Secondo un’indagine della Commissione UE oltre il trenta per cento dei siti di shopping ricorre a espedienti e trabocchetti per persuadere gli utenti a fare acquisti con modalità non realmente vantaggiose per loro, o indurli a rinunciare alla loro privacy con ‘dark pattern’ studiati ad arte per ottenere consensi per usare i dati a loro proprio tornaconto.
E di recente certe tattiche ingannevoli sono costate care anche ad Amazon, che è stata sanzionata per oltre 7 milioni di euro dall’autorità antitrust polacca per avere inserito informazioni importanti sulle condizioni di vendita riportandole scritte in grigio su sfondo bianco nella parte inferiore dell’ultimo passaggio della procedura d’acquisto, e quindi difficilmente percettibile anche dai clienti più attenti.
Ma spesso le multe inflitte alle Big Tech non hanno sortito l’effetto dissuasivo che si proporrebbe l’art. 83 del GDPR, come fa notare Nicola Bernardi, Presidente di Federprivacy: “Quando fu introdotto il Regolamento europeo, le sanzioni fino a 20 milioni di euro o fino al 4% del fatturato dei trasgressori sembravano spaventare le aziende, e in questi anni buona parte dei circa 5 miliardi di euro delle multe sono state inflitte proprio ai colossi del web, che però finora non hanno dato un buon esempio di etica, limitandosi a pagare sistematicamente dazio per poi continuare nel loro business basato sui dati”.

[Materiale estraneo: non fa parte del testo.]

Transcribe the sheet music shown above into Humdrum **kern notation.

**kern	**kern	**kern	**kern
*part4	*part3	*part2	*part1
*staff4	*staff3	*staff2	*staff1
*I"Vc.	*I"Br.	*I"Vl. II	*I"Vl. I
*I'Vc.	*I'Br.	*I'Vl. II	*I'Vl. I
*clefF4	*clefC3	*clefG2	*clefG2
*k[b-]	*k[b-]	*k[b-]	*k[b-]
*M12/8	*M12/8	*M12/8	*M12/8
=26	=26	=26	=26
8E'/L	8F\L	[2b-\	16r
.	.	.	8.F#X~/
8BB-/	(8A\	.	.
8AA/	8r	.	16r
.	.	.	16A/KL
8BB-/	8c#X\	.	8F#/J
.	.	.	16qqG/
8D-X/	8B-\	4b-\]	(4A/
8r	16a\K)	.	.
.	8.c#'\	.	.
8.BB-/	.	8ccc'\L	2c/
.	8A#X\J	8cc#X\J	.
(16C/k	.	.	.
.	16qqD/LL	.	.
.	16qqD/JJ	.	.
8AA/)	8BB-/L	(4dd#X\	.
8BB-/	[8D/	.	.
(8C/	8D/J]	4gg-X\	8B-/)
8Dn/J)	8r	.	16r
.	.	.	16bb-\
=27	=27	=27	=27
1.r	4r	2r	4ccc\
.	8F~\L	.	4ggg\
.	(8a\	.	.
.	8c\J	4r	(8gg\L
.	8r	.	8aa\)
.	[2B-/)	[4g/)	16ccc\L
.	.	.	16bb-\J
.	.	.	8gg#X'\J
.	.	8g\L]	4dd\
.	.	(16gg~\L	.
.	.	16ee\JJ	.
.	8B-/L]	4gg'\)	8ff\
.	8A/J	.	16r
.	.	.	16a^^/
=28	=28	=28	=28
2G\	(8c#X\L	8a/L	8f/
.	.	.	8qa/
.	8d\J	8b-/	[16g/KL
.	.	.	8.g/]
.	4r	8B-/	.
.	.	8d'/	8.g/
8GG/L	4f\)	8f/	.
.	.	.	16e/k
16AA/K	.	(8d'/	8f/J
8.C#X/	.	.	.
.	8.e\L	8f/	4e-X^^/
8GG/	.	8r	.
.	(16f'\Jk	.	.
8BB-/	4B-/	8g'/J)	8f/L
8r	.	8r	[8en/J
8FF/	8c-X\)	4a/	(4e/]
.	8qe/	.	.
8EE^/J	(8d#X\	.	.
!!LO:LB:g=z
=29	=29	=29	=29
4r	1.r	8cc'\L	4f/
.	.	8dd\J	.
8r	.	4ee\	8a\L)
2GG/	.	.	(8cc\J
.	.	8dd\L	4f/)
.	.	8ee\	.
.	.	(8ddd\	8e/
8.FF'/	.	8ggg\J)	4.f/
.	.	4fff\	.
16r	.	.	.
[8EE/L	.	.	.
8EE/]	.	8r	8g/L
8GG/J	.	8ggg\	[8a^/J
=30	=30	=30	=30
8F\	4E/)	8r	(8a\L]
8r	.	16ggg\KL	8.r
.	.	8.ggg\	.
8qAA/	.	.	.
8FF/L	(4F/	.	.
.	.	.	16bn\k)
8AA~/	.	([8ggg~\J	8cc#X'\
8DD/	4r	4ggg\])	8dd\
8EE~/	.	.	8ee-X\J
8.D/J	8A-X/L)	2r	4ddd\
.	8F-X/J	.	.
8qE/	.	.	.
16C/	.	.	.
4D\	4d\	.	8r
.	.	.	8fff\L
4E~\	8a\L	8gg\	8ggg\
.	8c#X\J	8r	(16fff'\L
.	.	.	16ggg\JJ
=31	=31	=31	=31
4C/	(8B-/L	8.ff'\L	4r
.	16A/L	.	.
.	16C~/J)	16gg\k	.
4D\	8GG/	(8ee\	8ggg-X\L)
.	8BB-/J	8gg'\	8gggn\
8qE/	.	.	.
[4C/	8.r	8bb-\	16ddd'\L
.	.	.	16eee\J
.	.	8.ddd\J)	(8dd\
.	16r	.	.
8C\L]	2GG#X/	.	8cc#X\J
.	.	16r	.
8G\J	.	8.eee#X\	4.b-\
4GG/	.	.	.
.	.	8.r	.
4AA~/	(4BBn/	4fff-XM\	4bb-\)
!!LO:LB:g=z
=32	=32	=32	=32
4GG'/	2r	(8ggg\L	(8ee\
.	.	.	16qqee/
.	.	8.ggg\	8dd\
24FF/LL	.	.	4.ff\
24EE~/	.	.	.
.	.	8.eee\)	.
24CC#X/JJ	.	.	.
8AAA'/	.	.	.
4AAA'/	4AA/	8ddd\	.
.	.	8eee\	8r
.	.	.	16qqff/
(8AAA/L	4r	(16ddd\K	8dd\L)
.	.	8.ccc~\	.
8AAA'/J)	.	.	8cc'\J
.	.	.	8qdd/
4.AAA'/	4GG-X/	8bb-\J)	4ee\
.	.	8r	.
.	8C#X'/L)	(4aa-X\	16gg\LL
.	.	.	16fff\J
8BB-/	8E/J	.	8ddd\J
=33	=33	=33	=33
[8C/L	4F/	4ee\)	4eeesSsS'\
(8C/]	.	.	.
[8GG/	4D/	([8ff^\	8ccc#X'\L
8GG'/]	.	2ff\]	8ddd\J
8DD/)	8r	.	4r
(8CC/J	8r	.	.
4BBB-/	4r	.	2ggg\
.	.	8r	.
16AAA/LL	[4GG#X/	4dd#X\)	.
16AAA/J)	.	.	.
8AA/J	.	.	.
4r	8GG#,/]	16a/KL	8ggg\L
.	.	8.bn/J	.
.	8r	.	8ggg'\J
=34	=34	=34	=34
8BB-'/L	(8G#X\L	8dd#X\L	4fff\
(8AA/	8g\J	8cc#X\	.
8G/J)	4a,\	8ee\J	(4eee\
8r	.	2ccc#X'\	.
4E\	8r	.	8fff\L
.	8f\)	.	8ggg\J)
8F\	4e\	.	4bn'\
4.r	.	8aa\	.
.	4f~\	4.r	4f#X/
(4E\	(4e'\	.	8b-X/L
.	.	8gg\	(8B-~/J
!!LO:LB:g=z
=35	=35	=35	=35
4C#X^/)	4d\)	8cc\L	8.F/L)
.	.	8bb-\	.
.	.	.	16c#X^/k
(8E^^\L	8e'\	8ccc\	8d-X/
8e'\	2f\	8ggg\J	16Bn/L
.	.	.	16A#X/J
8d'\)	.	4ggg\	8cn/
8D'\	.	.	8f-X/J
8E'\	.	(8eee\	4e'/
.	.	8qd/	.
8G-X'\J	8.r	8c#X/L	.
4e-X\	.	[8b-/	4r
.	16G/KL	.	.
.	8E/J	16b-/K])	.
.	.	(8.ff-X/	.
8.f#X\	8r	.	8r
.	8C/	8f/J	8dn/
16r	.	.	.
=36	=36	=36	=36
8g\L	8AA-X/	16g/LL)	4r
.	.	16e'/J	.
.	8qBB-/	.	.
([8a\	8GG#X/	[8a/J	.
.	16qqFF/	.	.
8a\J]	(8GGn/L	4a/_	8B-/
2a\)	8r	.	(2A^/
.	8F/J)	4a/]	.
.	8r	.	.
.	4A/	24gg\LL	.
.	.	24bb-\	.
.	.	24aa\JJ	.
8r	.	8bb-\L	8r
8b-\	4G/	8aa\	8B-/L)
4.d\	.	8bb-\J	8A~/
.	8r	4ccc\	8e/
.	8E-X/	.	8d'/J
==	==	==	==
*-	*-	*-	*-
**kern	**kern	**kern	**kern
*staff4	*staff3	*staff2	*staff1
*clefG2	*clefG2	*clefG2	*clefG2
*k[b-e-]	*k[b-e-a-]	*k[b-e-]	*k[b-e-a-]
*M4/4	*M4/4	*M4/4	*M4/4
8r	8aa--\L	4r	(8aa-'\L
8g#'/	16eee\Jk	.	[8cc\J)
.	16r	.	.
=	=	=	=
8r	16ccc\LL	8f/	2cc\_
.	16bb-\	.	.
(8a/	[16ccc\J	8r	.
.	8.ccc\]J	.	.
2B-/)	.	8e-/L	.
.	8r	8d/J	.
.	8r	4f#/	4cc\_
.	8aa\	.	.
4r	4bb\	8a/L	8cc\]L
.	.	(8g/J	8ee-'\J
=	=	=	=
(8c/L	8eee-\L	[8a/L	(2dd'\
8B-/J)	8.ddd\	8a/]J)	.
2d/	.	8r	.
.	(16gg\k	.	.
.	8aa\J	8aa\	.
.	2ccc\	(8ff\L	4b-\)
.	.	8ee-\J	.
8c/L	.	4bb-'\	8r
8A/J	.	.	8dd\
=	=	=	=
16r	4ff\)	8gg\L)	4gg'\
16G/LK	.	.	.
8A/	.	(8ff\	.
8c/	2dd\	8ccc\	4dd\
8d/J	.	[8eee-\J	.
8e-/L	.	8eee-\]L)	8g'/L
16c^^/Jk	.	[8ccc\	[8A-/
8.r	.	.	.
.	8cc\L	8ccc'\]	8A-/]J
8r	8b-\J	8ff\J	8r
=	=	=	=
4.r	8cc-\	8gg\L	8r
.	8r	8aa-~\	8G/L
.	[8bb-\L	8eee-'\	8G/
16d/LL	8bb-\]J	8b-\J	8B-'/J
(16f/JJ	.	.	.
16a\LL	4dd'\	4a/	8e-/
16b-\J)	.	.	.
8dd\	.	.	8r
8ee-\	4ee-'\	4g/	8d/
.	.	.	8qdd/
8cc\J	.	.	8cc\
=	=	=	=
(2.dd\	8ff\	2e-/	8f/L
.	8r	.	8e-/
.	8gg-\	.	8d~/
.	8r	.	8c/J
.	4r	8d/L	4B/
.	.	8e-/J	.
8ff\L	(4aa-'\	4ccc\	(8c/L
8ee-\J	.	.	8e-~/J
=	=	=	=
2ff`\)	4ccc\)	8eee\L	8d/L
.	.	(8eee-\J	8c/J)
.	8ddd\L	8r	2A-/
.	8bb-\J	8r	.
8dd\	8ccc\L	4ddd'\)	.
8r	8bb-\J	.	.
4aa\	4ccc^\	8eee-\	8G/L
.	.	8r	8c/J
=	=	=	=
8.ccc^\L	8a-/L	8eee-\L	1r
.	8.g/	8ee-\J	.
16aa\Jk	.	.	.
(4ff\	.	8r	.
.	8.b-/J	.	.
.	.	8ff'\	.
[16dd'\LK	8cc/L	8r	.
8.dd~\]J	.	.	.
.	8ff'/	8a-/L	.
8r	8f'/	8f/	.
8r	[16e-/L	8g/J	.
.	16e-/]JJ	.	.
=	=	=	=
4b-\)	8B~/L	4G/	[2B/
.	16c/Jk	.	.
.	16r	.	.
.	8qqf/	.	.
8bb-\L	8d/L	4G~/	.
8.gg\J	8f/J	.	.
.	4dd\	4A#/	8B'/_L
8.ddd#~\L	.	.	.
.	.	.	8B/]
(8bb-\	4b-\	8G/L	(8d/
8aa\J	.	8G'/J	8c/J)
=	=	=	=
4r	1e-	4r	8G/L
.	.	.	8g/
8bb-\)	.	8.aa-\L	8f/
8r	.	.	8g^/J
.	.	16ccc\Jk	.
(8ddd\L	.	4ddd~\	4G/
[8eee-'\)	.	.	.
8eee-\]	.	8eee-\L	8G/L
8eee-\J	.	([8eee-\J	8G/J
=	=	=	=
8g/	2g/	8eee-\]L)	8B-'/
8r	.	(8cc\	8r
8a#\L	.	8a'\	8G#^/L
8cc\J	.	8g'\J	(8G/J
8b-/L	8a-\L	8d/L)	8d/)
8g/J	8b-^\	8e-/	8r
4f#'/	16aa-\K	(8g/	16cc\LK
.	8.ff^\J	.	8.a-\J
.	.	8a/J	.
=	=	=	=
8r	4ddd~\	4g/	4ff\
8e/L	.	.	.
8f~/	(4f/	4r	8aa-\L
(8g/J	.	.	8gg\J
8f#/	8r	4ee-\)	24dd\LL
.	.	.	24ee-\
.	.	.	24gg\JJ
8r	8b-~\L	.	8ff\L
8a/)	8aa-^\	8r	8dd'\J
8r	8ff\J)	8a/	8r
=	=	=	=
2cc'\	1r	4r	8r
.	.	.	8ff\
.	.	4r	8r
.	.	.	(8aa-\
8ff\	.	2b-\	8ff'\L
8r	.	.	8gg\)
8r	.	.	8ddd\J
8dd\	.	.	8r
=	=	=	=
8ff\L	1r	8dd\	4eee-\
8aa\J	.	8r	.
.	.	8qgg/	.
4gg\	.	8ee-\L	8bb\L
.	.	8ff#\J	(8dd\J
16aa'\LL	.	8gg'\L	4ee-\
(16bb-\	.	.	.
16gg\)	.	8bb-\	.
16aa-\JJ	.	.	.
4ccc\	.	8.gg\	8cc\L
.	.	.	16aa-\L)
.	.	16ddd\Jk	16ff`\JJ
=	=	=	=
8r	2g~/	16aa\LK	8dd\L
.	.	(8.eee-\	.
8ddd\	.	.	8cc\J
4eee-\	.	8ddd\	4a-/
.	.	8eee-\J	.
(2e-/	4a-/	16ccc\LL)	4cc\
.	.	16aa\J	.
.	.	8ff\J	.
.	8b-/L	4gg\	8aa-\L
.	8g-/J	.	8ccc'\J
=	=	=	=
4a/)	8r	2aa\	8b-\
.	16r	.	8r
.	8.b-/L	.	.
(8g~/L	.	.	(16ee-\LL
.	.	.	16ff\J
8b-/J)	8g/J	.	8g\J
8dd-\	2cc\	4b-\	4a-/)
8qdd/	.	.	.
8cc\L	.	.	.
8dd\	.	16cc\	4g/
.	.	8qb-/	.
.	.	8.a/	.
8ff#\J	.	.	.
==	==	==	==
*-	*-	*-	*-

Sebbene il mondo istituzionale e la comunità degli addetti ai lavori sollevino a gran voce la necessità di norme etiche per creare uno sviluppo sostenibile della nuova civiltà digitale, molte aziende sono però attualmente ben lontane anche dal rispetto delle stesse prescrizioni del GDPR e delle indicazioni fornite dal Garante.